The presidential campaign is meal ticket for so many.
Consider the interested: photographers, cameramen, makeup people, vetted reporters, TV crews, media consultants, campaign managers, both political parties, balloon artists, button and sticker makers, a lighting and audio-visual crew, stage and set builders, advertising firms, political action committees and the high-flying donors, hotel providers. The election industry is an appreciably big part of the US economy.
The Shakespearean soothsayers were serving up their blandishments at maximum capacity after Wednesday night’s ‘debate’. The same people who proclaimed Romney’s campaign as irretrievably over and dead by its own hand (after the 47% gaffe) are now thunderstruck by his resilience. Drama queens is an understatement…what is it with these people?!
Leigh Ann Caldwell of CBS News has called it ‘Romney’s media afterglow’.
Journalists inside the Washington beltway were unanimously flummoxed by Obama’s weak performance and Romey’s Reaganesque flair on stage.
Republican pollster Frank Luntz said polls are already showing uncommitted Republicans have jumped aboard.
What passes for ‘debate’ in presidential politics is no such thing. If you tuned in, what your senses were greeted with was a large sound-stage erected entirely for the convenience for TV cameras and the press. An extremely neutral moderator, Jim Lehrer, then queried each representative and set the echo-chamber in operation.
The candidates wear opposite coloured ties to signify competition.
‘Social Media’ (a deplorable term; is their a non-social media?) has been effusive and unforgiving to the moderator Jim Lehrer, who moderated very little. He came out of retirement for this thing even after writing a book on why after doing 11 debates between 1988 and 2008 he would never do it again.
But coaxed he was. Why you ask? Because deviation from conventional patterns is not a virtue in the election industry. In the 1980s, Reagan was incurably senile and never gave an unscripted speech while in Washington. (The Reagan-Mondale debates are forgettable and uninspiring). President G.W. Bush was far too witless and encumbered by stupidity to really debate in the real sense of the term. There is something choreographed about these ‘debates’ and Lehrer knows the steps.
What occurred? Lehrer lets each candidate spout their own personal versions of utopia, unchallengeable and unverifiable. Derived from focus group studies, the key words and hot-button issues like ‘middle-class’ and ‘jobs’ are then uttered. A litany of stats are presented, each more banal than the last. Unfalsifiable claims for the future are mouthed off like warring semi-automatics. Who know if any of those are true? And now the entrenched interests of journalists, who love the expense-account life, have conversation matter than is equal in substance to an ape’s bum-fodder to last until the next ‘debate’.
The election industry comes to town and checks their bags in four-star hotels. Its clubland time again, journalists acquaintances rekindle in the hotel bars, the gossip stays euphonious throughout the night in the restaurants. Group-think descends upon this community who energize and give air-time to the Hollywood style of politics.

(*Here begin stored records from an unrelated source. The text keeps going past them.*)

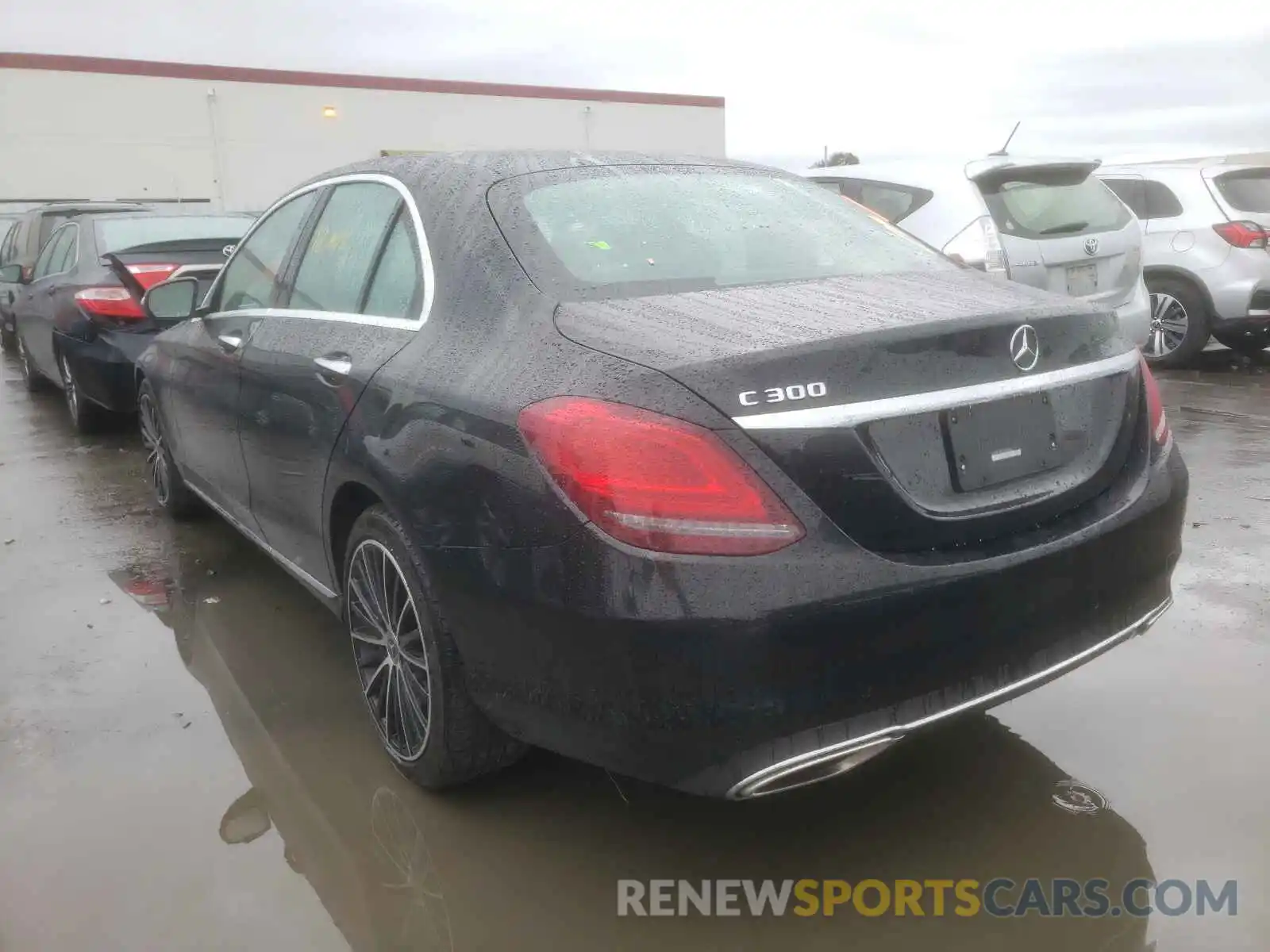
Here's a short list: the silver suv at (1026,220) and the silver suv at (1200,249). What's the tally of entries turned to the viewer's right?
0

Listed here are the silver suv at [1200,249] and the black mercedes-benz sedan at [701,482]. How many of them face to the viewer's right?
0

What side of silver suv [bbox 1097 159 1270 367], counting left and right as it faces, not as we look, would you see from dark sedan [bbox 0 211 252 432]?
left

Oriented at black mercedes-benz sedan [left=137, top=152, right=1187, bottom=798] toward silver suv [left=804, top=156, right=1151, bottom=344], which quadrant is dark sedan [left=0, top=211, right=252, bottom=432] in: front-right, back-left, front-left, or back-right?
front-left

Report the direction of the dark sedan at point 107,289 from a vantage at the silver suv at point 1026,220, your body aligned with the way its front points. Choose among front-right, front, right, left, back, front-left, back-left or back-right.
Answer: front-left

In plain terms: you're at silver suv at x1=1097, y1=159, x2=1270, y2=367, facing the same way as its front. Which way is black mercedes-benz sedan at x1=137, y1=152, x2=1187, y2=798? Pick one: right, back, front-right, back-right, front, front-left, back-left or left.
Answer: back-left

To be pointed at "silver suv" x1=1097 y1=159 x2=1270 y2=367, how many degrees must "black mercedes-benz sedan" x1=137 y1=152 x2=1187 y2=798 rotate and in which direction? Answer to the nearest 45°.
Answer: approximately 90° to its right

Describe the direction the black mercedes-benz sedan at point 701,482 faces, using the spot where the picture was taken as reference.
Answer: facing away from the viewer and to the left of the viewer

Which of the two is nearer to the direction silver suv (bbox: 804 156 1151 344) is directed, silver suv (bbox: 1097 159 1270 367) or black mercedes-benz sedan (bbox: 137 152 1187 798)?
the silver suv

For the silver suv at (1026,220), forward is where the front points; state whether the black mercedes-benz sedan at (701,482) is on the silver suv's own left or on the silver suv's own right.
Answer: on the silver suv's own left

This industry is a hermetic world as if journalists, pundits, pollsters, political parties and media relations personnel exists entirely unto themselves. The media commissions and publishes its own opinion polls. They gave unhindered space to political parties that offer up huge sacks of ready-cash for advertising, and get the interviews so long as they are properly suitable to the image of each candidate. Its a battle for ratings, not ideas. This is the very definition of ‘post-modernism’.

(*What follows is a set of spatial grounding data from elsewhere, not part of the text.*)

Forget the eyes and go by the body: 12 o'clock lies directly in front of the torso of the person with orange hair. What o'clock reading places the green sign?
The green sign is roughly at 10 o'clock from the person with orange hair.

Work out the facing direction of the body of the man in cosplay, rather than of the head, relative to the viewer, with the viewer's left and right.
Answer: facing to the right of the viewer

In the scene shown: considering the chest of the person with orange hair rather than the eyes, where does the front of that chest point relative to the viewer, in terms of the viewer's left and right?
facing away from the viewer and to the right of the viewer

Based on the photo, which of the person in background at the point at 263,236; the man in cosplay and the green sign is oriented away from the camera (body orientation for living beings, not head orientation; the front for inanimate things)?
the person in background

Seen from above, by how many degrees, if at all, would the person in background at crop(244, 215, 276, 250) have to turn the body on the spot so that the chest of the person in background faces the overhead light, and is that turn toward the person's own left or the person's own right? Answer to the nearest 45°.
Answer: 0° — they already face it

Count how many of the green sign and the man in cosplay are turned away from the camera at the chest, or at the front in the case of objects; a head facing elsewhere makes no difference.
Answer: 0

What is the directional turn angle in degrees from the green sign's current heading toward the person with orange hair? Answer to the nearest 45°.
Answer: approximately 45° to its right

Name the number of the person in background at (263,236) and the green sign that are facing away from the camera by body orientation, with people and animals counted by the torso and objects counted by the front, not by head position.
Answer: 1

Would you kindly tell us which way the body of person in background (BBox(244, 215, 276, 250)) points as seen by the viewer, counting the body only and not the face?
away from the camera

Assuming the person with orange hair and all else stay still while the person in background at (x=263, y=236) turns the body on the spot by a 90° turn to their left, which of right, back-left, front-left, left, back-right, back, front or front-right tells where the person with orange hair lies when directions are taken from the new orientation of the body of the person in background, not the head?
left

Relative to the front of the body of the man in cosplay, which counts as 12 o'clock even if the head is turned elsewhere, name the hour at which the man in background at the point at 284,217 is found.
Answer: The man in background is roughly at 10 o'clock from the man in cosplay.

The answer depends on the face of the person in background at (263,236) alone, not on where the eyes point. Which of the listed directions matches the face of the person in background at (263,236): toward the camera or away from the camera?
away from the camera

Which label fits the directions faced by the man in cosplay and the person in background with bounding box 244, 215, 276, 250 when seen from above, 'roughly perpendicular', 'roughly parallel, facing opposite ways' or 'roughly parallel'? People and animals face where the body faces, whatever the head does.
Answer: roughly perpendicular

The poll-men then employ precognition to show us the future. They are election oracles. The Electoracles. This or that opinion poll is the instrument from which the the gods of democracy speak. A bounce in the polls for Romney after the debate! Time for the journalists to get to work on this story…
The glitz of camera flashes, the perfectly positioned corporate regalia, the lurid imprimatur of the sponsors all have a consensus-forming tendency, where ‘partisanship’ is a dirty word. The ‘debate’ is the Washington consensus-election industry symbiosis at its most sparkling and immaculate.
Then everyone folds their tents and caravans away to the next camera-friendly fun time. Can American democracy be saved?